Rue Maes in Ixelles has been one-way since November, RTBF reports. Others are expected to follow.
French researcher Aurélien Bigo explained that cars have grown 14% wider on average since the 1960s. The Renault Clio, for example, has grown 16cm wider since the 2000s.
City streets have not seen the same expansion. This results in uncomfortable jams that further congest one of Europe’s most traffic-riddled capitals.
It also results in minor collisions, or a car’s side mirrors being torn off as two wide vehicles attempt to both cram into the same narrow space.
Rue Maes was a hotspot for such incidents, a few blocks from Place Flagey.
“There was a lot of honking,” an employee of a nearby shop observed. “Cars were struggling to pass each other and so they were honking.
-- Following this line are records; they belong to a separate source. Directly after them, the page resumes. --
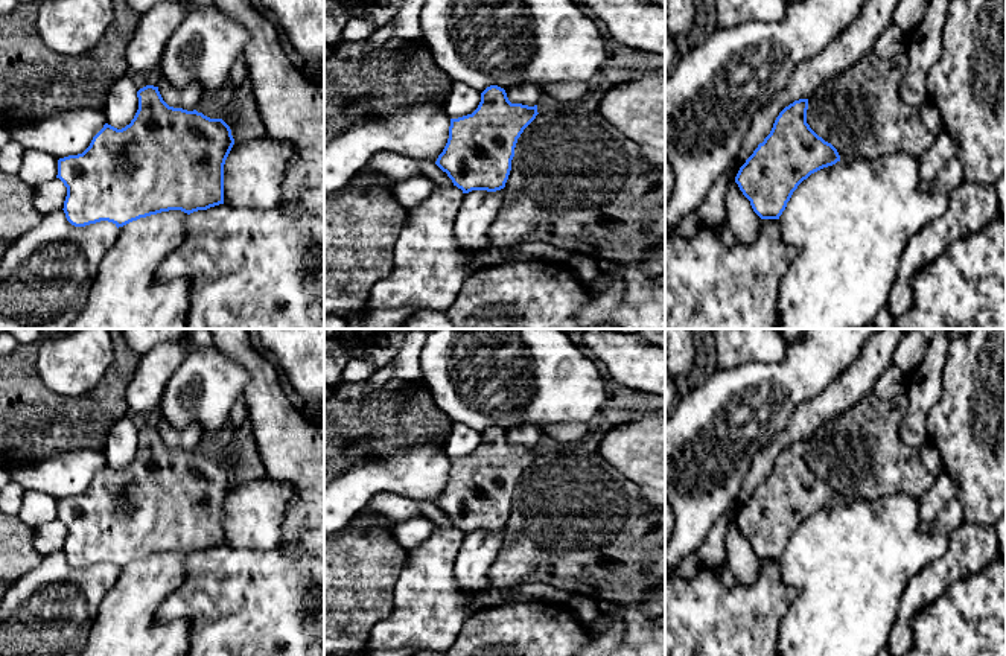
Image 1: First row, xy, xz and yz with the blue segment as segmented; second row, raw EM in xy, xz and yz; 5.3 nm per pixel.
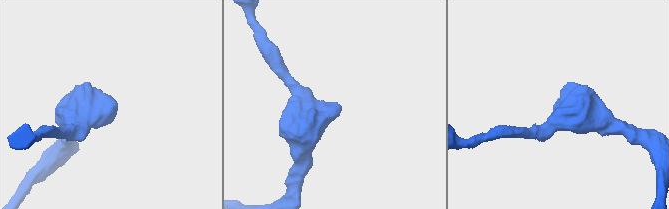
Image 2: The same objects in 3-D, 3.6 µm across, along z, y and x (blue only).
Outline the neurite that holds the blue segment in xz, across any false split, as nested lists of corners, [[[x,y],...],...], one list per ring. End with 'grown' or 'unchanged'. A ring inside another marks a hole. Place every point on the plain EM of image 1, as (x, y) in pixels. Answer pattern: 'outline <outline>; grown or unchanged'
outline [[[490,426],[472,455],[450,460],[449,479],[435,505],[463,534],[501,531],[517,479],[537,455],[537,446],[511,444],[504,429]]]; unchanged

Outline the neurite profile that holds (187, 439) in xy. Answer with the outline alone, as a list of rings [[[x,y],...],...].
[[[163,419],[158,420],[158,432],[169,447],[183,449],[187,452],[196,451],[204,434],[201,426],[196,423],[192,423],[183,429],[175,429]]]

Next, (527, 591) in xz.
[[[522,583],[514,586],[510,592],[498,597],[493,603],[484,606],[484,609],[492,609],[502,606],[507,601],[546,601],[546,603],[566,603],[569,592],[557,589],[543,583]]]

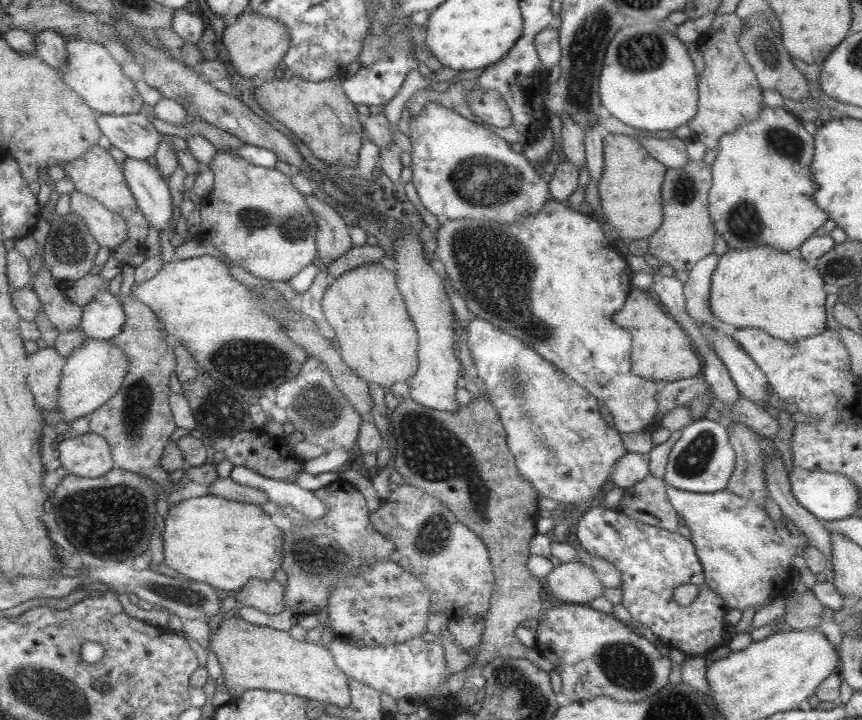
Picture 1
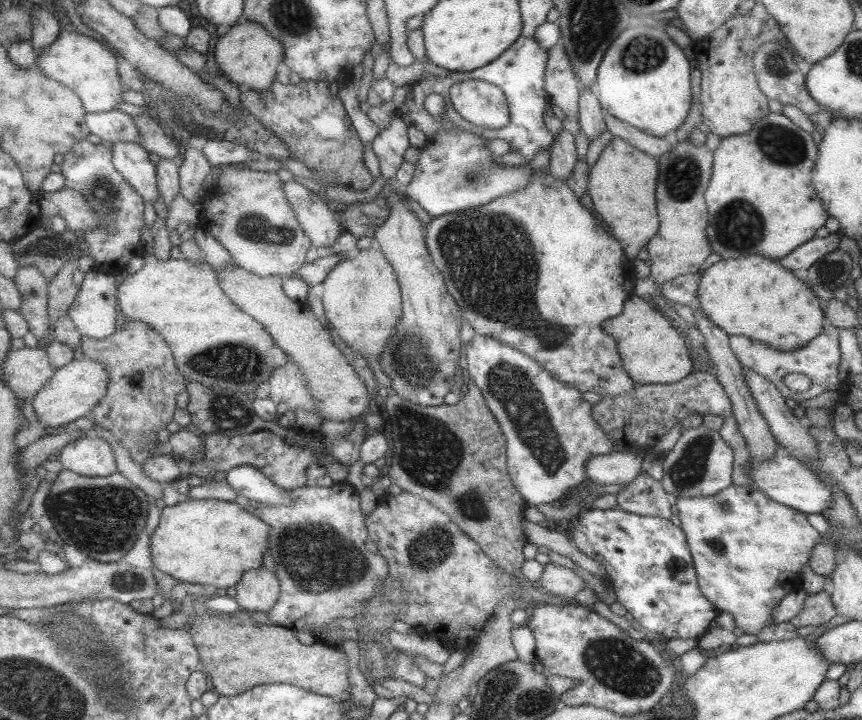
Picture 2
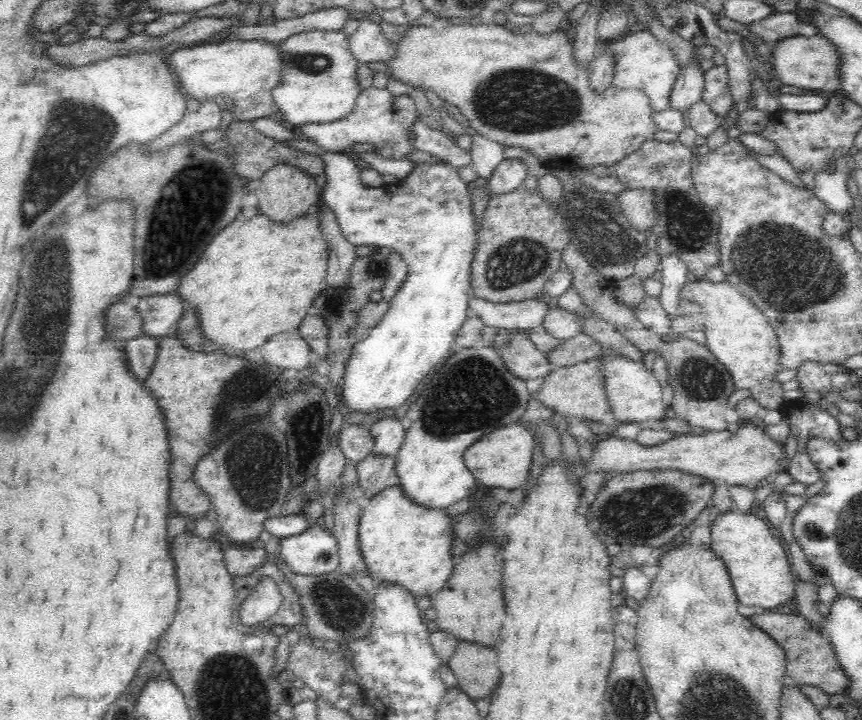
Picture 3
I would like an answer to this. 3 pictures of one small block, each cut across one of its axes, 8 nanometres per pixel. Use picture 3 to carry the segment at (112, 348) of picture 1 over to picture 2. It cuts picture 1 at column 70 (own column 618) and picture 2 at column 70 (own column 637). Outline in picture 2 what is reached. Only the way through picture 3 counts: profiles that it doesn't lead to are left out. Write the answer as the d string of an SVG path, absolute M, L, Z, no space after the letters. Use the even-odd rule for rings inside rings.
M72 359L71 362L57 368L51 378L41 386L32 396L32 409L37 422L43 426L53 428L64 426L81 416L88 416L93 406L105 396L105 386L109 382L109 375L99 361L93 359Z

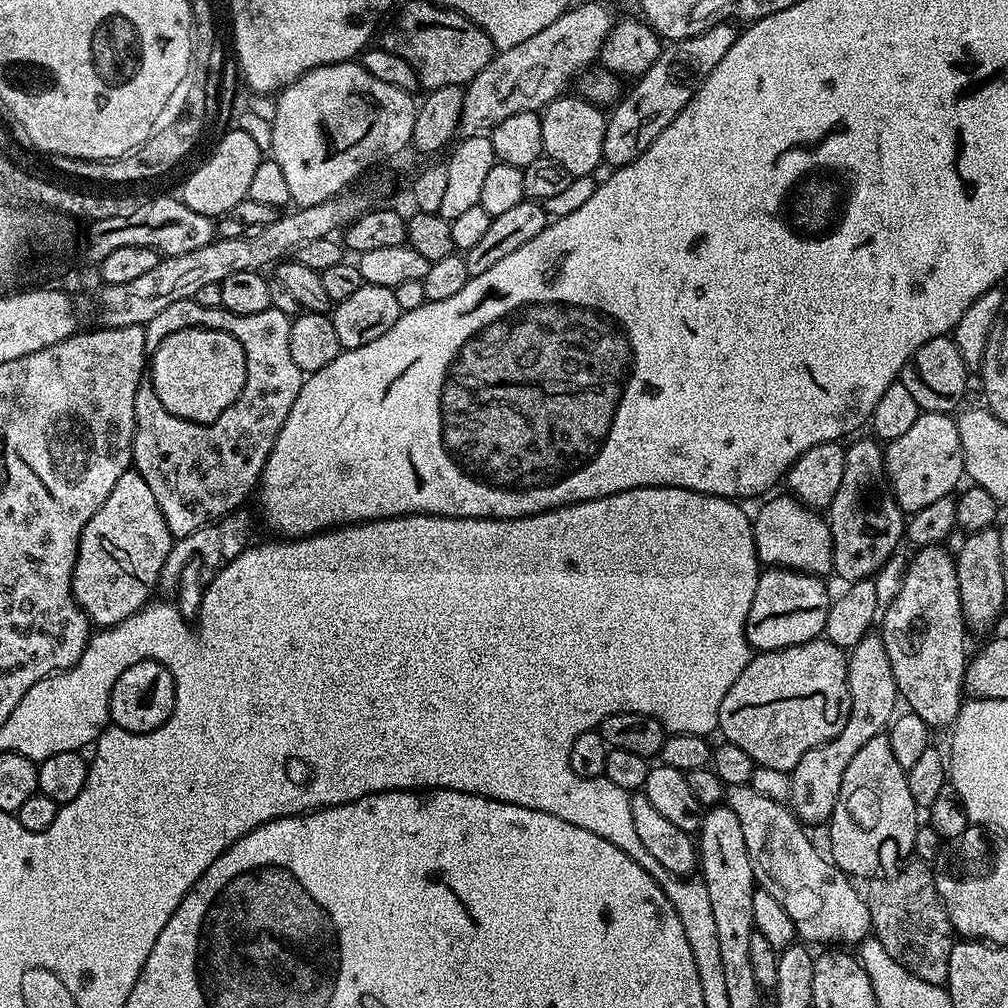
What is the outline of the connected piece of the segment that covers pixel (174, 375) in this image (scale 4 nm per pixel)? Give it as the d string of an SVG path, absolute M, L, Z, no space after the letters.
M183 328L170 334L158 346L158 350L150 353L150 379L158 394L158 402L183 420L195 424L213 424L222 413L242 394L242 386L246 386L246 354L238 342L230 334L217 328Z

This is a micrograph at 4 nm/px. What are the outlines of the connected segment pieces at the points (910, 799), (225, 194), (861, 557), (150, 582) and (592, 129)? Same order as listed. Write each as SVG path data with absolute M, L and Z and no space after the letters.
M887 735L870 738L870 742L850 758L850 766L846 766L846 774L842 774L842 790L838 790L838 802L834 802L832 818L826 825L831 861L851 878L875 877L884 844L896 844L904 858L913 855L918 827L916 815L918 809L914 794L910 794L907 771L894 759Z
M233 127L216 144L216 149L208 156L205 164L200 164L184 180L178 191L179 199L183 200L190 210L198 210L198 214L206 214L219 218L232 212L238 202L248 199L250 182L254 179L254 170L258 170L262 159L262 151L257 143L240 128Z
M875 439L855 440L851 441L852 445L847 445L842 483L838 486L838 494L834 494L832 503L826 509L826 519L832 531L832 566L835 575L840 575L845 582L875 577L875 572L891 558L892 551L899 546L900 540L902 544L906 536L906 514L900 509L884 470L884 448Z
M129 470L114 482L114 490L110 490L110 498L98 506L94 518L86 522L80 535L76 561L72 571L72 596L76 605L88 615L89 621L101 629L113 628L139 612L145 604L153 599L152 591L161 583L163 563L166 562L174 541L171 530L166 526L166 518L154 499L150 486L146 486L146 478L135 470Z
M561 94L545 105L539 113L542 122L542 146L544 155L554 158L562 170L574 178L588 176L604 159L604 139L608 125L605 113L579 94Z

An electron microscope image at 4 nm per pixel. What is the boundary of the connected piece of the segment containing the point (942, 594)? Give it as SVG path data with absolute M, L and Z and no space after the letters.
M932 544L929 548L919 549L916 557L908 564L904 572L904 581L896 592L896 597L883 609L884 621L878 624L878 634L886 646L886 658L890 658L890 670L894 674L896 691L899 699L906 703L907 711L918 714L922 722L928 724L929 729L947 729L956 721L962 703L964 692L964 670L966 655L964 656L964 632L966 625L962 614L962 602L958 590L958 574L956 561L951 551L939 544Z

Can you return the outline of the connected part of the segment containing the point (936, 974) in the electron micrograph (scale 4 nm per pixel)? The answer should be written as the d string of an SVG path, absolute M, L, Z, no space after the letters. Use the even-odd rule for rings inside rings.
M912 858L901 872L888 876L885 880L876 878L866 890L874 939L886 946L886 954L894 958L910 974L941 986L948 983L950 950L954 943L952 924L944 916L944 905L936 895L937 873L932 872L929 861ZM938 916L940 920L932 920Z

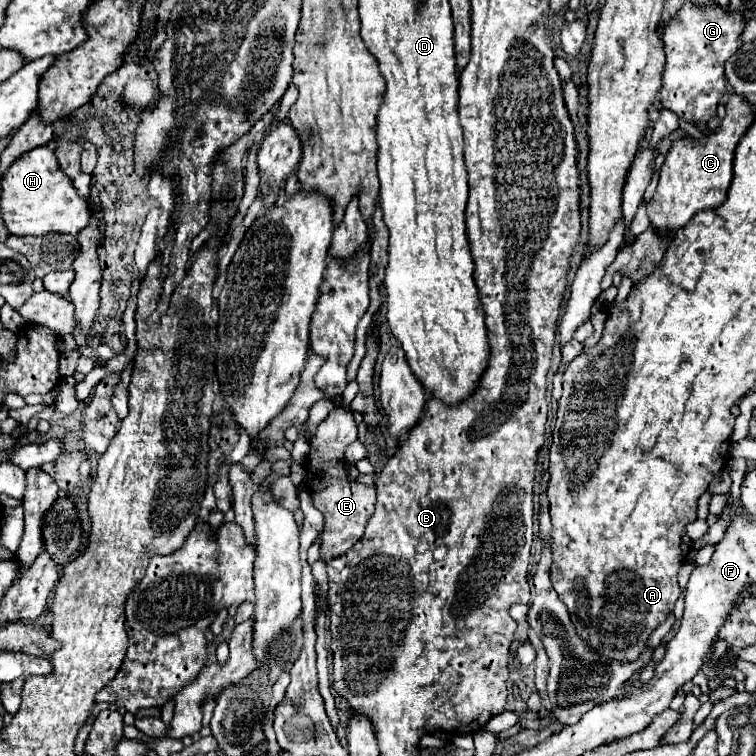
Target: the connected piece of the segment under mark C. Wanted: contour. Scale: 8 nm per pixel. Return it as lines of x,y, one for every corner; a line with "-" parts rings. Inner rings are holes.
734,94
726,102
726,116
720,122
718,132
706,136
704,142
696,140
676,140
658,172
658,188
654,198
648,204
648,218
650,226
656,230
660,238
672,240
674,234
688,224
688,220
706,208
716,208
726,202
726,192
732,182
732,160
734,148
754,122
754,112
748,102

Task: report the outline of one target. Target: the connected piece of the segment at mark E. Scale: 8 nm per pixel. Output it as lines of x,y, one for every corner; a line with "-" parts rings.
334,408
326,420
316,428
314,436
310,438
310,454
306,464
306,482
310,488
310,496
314,500
314,506
326,516
326,528
322,532
322,544
320,544
320,560
328,562
346,550
354,546
364,534
364,526
374,512
376,502
376,490
358,482
346,480
344,470
344,450
358,438
358,426
354,422
352,410
348,408

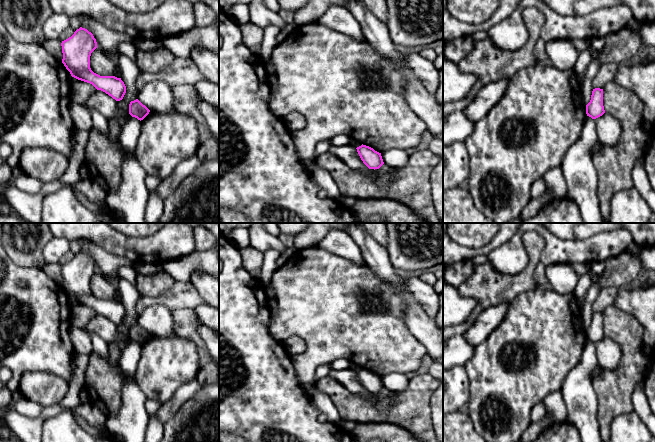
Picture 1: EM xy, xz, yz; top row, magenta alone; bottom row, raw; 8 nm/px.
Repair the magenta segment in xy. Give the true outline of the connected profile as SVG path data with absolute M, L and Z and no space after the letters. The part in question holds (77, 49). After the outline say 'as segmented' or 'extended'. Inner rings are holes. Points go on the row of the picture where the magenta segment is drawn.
M80 27L68 39L62 41L62 63L71 76L92 84L97 90L101 90L116 101L123 99L126 86L121 78L115 76L100 76L90 68L91 53L97 48L97 42L93 34Z; as segmented

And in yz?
M595 88L592 91L590 102L586 105L586 114L592 119L596 119L604 113L603 89Z; as segmented

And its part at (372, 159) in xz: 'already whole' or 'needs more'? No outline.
already whole

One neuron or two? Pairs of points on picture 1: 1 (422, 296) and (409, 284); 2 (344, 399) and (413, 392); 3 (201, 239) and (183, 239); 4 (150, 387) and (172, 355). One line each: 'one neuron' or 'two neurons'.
1: one neuron
2: one neuron
3: two neurons
4: one neuron

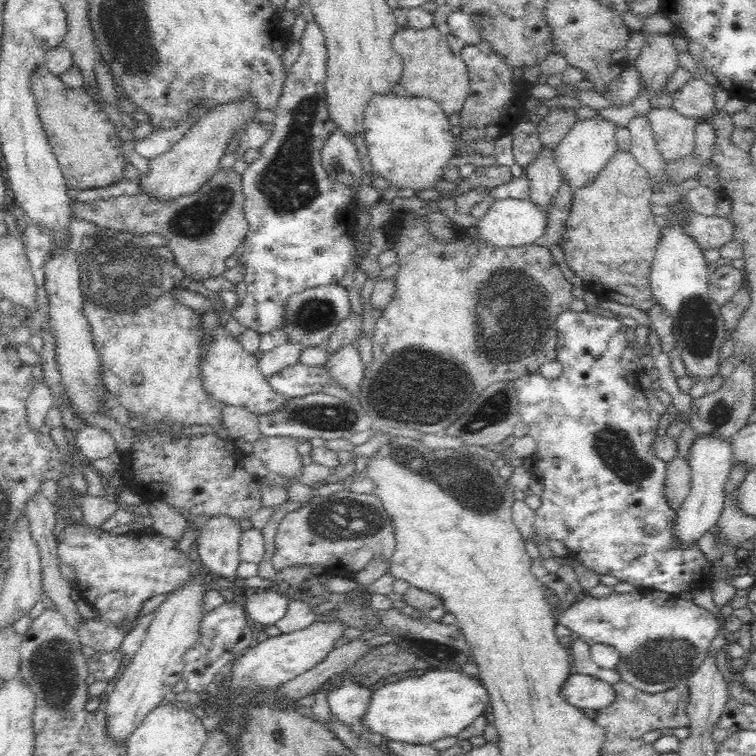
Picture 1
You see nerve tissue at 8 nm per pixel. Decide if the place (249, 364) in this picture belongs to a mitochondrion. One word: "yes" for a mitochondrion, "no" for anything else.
no

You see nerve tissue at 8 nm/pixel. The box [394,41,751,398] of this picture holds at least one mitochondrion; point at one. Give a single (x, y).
(510, 322)

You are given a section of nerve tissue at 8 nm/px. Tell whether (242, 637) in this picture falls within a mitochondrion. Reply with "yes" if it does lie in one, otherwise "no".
no

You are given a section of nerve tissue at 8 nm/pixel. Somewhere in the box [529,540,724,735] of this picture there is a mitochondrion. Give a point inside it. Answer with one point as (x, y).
(662, 659)

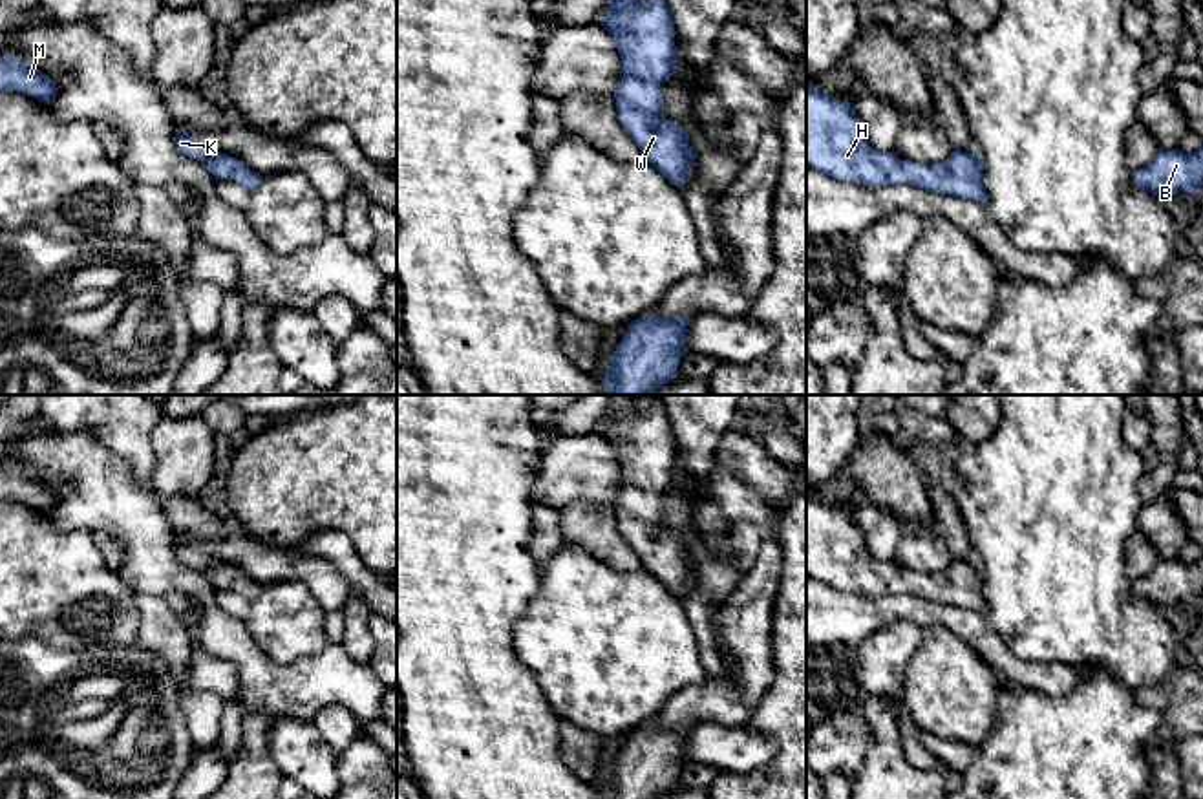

You could hear this a lot."
The city council made the street one-way at the request of local residents, which eased the noise pollution, but urban planning alderman Yves Rouyet said the Rue Maes case is hardly an isolated one.
“It is becoming a real urban problem – because of the size of vehicles, the streets are too small to allow two-way traffic and parking on both sides,” Rouyet told RTBF.
“It seems to me that the manufacturers are shooting themselves in the foot with these very wide models because we, the government, are almost obliged to limit the car's place in the city by eliminating parking spaces or making the streets one-way.”
Rouyet added that the width of cars is also a problem for parking along the streets, as the spaces are sometimes too narrow for new, bigger models.
Some drivers park partly on the pavement in order to avoid having their mirrors torn off by passing cars.